John was, at the time of his death, childless and unmarried. Thus, petitioner Bernardina
P. Bartolome, John’s biological mother and, allegedly, sole remaining beneficiary, filed a claim
for
death benefits under PD 626 with the Social Security System (SSS) at San Fernando City, La
Union.
However, the SSS La Union office denied the claim stating that she is no longer the
parent of John as he was legally adopted by Cornelio Colcol based on the documents submitted
to them. The denial was appealed tot he Employees’ Compensation Commission (ECC), which
affirmed the ruling of the SSS La Union Branch through the assailed Decision, the dispositive
portion of which reads:
As culled from the records, John and his sister Elizabeth were adopted by their
great grandfather, petitioner’s grandfather, Cornelio Colcol (Cornelio), by virtue of the
Decision in Spec. Proc. No. 8220-XII of the Regional Trial Court in Laoag City dated
February 4, 1985, which decree of adoption attained finality. Consequently, as argued by
the agencies, it is Cornelio who qualifies as John’s primary beneficiary, not petitioner.
Neither would petitioner qualify as John’s secondary beneficiary even if it were proven
that Cornelio has already passed away.

Under Article 167 (j) of P.D. 626, as amended, provides (sic) that beneficiaries are the
"dependent spouse until he remarries and dependent children, who are the primary
beneficiaries. In their absence, the dependent parents and subject to the restrictions imposed
on dependent children, the illegitimate children and legitimate descendants who are the
secondary beneficiaries; Provided; that the dependent acknowledged natural child shall be
considered as a primary beneficiary when there are no other dependent children who are
qualified and eligible for monthly income benefit."

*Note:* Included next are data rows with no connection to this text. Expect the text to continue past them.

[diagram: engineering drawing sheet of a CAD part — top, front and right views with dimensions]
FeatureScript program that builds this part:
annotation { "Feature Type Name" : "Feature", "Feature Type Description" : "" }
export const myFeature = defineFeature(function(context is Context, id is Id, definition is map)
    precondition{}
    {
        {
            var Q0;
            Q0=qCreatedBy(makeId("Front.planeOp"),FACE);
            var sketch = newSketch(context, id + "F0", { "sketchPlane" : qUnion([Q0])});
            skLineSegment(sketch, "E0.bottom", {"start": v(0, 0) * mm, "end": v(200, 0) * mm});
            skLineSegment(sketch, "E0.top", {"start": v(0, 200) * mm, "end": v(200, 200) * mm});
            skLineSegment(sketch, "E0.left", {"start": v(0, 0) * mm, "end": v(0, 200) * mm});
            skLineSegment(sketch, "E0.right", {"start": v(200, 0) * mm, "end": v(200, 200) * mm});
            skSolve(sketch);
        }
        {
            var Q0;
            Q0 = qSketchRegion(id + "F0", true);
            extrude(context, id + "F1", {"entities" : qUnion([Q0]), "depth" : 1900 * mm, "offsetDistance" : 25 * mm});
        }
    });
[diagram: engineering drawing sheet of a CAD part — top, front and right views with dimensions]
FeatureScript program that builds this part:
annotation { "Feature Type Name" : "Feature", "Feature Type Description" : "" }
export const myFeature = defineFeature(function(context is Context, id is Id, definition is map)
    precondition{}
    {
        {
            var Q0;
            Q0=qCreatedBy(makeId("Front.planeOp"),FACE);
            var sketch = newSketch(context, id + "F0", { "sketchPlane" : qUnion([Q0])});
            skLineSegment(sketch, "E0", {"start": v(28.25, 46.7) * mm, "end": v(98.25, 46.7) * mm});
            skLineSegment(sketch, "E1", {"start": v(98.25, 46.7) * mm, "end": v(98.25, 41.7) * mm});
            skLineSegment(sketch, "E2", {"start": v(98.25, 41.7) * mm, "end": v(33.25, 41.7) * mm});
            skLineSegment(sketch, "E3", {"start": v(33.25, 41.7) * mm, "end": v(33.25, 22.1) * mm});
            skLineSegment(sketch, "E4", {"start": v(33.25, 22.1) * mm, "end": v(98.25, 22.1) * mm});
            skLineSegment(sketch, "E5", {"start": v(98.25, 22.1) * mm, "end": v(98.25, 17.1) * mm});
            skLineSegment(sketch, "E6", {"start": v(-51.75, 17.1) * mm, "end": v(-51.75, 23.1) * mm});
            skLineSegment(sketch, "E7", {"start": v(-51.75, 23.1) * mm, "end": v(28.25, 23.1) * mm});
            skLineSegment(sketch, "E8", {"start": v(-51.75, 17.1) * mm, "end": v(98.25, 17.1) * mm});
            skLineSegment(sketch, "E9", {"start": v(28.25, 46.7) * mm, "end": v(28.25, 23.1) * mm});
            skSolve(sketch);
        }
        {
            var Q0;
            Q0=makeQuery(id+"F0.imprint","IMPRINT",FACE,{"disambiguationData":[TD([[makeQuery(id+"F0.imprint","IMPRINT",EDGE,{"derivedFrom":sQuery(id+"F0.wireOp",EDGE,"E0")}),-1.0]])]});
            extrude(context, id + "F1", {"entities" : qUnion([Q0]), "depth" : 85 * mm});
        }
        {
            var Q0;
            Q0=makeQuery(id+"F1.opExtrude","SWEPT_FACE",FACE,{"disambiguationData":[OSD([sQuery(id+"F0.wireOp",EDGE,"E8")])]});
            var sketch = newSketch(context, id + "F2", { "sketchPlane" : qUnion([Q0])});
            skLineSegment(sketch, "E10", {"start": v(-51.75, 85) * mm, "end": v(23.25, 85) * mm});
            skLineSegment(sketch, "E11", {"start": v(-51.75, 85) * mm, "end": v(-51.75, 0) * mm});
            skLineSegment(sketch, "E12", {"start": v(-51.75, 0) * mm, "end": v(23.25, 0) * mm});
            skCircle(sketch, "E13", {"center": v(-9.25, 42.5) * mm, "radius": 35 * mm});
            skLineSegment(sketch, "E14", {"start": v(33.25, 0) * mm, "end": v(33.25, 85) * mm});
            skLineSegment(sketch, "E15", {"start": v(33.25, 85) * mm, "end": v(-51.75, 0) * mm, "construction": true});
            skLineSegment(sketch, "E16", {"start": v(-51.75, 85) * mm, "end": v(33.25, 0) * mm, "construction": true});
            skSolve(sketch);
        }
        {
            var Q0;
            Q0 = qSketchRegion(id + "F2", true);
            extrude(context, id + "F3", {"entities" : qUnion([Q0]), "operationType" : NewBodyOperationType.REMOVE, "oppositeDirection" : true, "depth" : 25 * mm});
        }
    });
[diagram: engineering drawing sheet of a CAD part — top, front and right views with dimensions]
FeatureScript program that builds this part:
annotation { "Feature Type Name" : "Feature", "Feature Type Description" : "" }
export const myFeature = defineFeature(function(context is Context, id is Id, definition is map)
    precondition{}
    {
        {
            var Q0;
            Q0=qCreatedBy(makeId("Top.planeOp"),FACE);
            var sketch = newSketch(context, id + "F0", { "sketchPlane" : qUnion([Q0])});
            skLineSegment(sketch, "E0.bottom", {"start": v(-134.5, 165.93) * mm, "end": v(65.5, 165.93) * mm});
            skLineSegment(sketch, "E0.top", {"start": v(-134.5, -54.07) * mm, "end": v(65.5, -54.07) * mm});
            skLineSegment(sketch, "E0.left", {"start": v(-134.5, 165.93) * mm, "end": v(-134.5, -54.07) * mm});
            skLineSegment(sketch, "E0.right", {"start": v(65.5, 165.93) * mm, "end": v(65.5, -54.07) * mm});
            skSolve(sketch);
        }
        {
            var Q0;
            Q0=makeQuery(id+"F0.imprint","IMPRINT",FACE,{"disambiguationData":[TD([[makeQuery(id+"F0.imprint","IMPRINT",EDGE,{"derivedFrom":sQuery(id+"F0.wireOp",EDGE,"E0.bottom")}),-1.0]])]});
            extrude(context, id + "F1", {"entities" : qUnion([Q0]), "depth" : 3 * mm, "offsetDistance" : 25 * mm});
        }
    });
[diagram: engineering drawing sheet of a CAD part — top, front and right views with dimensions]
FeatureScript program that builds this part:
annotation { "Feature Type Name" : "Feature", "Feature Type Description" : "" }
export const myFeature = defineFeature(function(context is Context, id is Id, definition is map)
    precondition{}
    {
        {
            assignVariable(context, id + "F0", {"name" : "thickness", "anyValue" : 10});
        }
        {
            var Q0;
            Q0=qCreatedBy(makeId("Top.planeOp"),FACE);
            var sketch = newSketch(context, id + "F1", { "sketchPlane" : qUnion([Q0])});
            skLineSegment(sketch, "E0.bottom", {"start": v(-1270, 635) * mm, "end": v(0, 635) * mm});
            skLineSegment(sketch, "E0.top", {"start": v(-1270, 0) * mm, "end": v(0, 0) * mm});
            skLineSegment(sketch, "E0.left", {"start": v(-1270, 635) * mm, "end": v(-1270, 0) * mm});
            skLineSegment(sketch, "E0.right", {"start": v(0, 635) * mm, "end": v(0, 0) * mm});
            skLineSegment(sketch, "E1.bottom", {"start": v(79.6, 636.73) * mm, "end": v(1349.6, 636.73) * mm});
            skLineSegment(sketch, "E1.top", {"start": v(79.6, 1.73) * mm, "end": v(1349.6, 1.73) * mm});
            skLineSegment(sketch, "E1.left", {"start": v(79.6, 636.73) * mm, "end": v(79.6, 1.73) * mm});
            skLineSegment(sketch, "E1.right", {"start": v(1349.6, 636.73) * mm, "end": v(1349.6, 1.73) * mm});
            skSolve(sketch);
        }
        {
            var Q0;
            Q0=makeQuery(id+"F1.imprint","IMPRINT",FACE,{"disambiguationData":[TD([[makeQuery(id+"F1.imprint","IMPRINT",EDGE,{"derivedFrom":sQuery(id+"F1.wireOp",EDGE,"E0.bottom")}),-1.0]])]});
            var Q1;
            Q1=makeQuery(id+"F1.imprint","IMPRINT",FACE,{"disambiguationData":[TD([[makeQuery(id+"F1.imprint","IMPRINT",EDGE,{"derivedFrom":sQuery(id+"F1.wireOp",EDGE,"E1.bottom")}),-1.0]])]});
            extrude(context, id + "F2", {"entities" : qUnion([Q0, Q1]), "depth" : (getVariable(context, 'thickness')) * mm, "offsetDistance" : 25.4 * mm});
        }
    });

The dependent parent referred to by the above provision relates to the legitimate parent
of the covered member, as provided for by Rule XV, Section 1 (c) (1) of the Amended Rules on
Employees’ Compensation. This Commission believes that the appellant is not considered a
legitimate parent of the deceased, having given up the latter for adoption to Mr. Cornelio C.
Colcol. Thus, in effect, the adoption divested her of the status as the legitimate parent of the
deceased.
Aggrieved, petitioner filed a Motion for Reconsideration, which was likewise denied by
the ECC. Hence, the instant petition.